En 2022, 23 homicides ont été enregistrés par le Service de police de la capitale manitobaine. Les ressources humaines viennent à manquer et la multiplication des heures supplémentaires épuise les policiers, a reconnu Danny Smyth lors d'une rencontre du conseil de police de Winnipeg, vendredi.

Plus précisément, 500 personnes ont été forcées de s'absenter du travail en raison de la COVID-19, souligne-t-il. Pour compenser, les heures supplémentaires des policiers ont augmenté de 29 % au premier trimestre de cette année par rapport à l'année dernière, indique un rapport.

De plus, sur les trois premiers mois de l’année 2022, la police a encadré pas moins de 53 événements spéciaux, comme des manifestations et des rassemblements. En comparaison, seulement 72 événements sur l’ensemble de l’année dernière ont été enregistrés dans le centre-ville de Winnipeg.

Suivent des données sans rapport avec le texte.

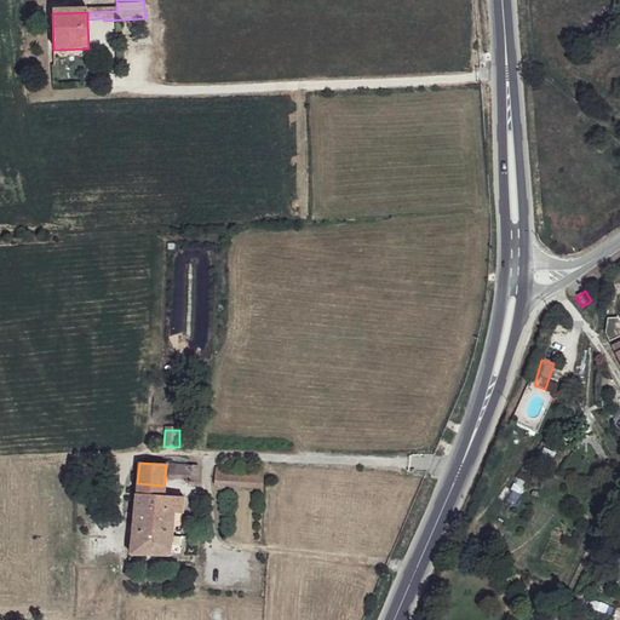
[(161,494),(176,495),(176,480),(173,480),(174,466),(166,465),(164,486),(161,494)]
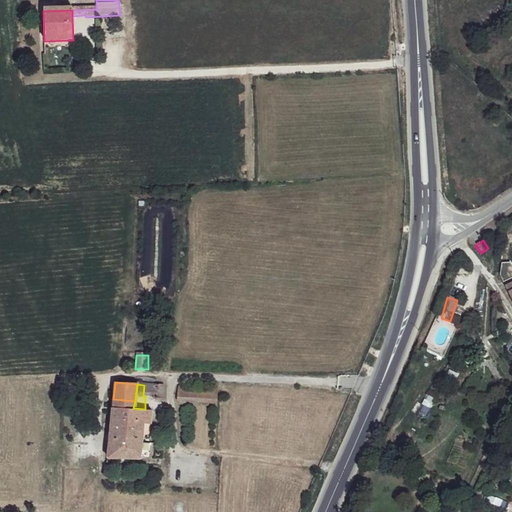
[(144,385),(143,396),(145,396),(163,397),(164,385),(144,385)]
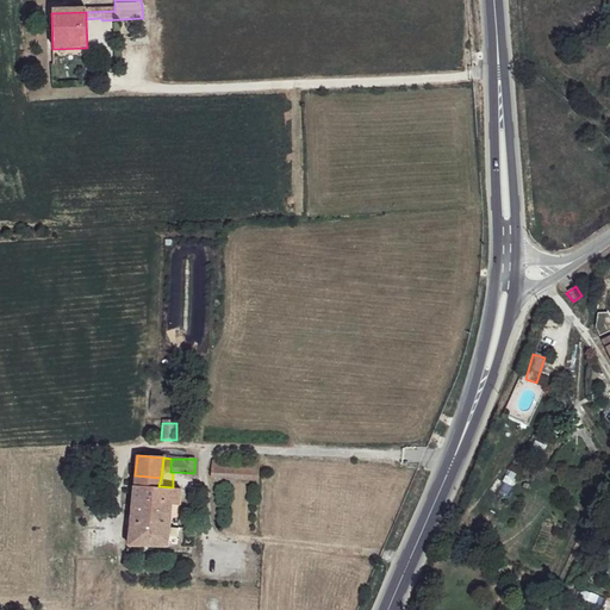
[(216,461),(213,478),(257,481),(259,465),(216,461)]
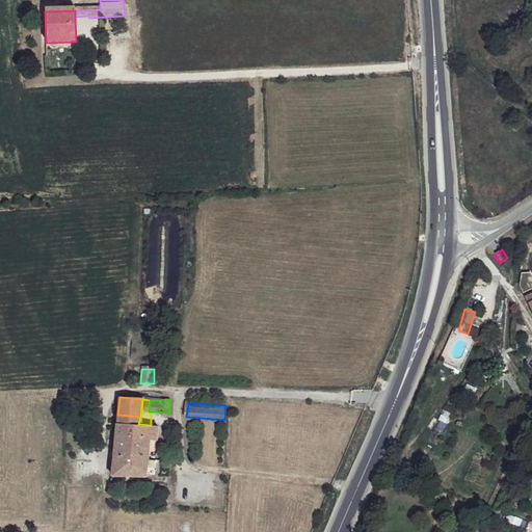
[(138,424),(140,417),(117,415),(111,416),(110,421),(117,422),(138,424)]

Selon le chef de police, les enquêtes pour meurtre ont un effet domino sur les ressources du Service.

« Ce n'est pas seulement l'unité des homicides qui est appelée. C'est l'unité médico-légale. Ce sont nos unités de première ligne qui sont souvent les premières là-bas. Cela a un impact sur la capacité de répondre aux appels et cela crée une file d'attente. »

— Une citation de  Danny Smyth, chef de la police de Winnipeg

Pour ne rien arranger à la situation, les dernières données publiques sur la criminalité de février montrent que les crimes violents ont augmenté de 21 % par rapport au même mois de l'année dernière.

Danny Smyth souligne qu'il n'est pas satisfait de cette tendance. Même si la ville connaît une augmentation des crimes violents en ce moment, Winnipeg est toujours une ville sûre, soutient le chef de la police.

Le président du syndicat beaucoup plus critique

Le président de l'Association des policiers de Winnipeg, Moe Sabourin, souligne que les policiers sont tellement épuisés qu'ils refusent les heures supplémentaires.

Le Service a déclaré avoir appelé des agents pendant leurs jours de congé 433 fois au cours des trois premiers mois de 2022, souligne le président du syndicat. La moyenne sur cinq ans avant la COVID-19 était de 222 appels.

Moe Sabourin répond aux questions des journalistes à l'hôtel de ville de Winnipeg, le 3 juin 2022.

Le président de l'Association des policiers de Winnipeg, Moe Sabourin, dit que le chef de police n'obtient pas la note de passage pour son leadership à l'heure actuelle.

Photo : Radio-Canada / Warren Kay

Pour Moe Sabourin, les policiers passent d’un appel d’urgence à l'autre. Il n'y a pas de police proactive. C'est strictement une réponse... Je souhaiterais que le Service rende compte avec précision de tous les incidents qui se produisent parce que c'est effrayant. Je ne laisserais pas mes enfants venir au centre-ville, déclare-t-il.

«  Si j'étais le directeur général d'une équipe sportive performante et que l'équipe n'allait pas bien, vous changeriez probablement d'entraîneur. »

— Une citation de  Moe Sabourin, président de l'Association des policiers de Winnipeg

Cette augmentation des heures supplémentaires touche également le budget de Winnipeg puisque le Service de police représente près du tiers des coûts totaux de la Ville.

Le président du conseil de police a déclaré que l'organisation ne pouvait pas donner son avis sur les heures supplémentaires pour le moment.

Ce n’est pas un service qui peut s’arrêter une fois que le budget qui lui est alloué est épuisé, souligne le conseiller de Saint-Norbert-Seine River, Markus Chambers.

Nous devons travailler sur ce budget et nous assurer que nous fournissons un service adéquat et efficace 365 jours par an, a-t-il ajouté.

Markus Chambers sait que la perception d'être une ville dangereuse nuit à Winnipeg, qui tente de rebondir après la pandémie de COVID-19.

Nous devons travailler ensemble et en collaboration pour assurer que nous pouvons commencer à réduire ces chiffres et ces tendances, sans l'impact sur les heures supplémentaires que nous constatons actuellement, a-t-il déclaré.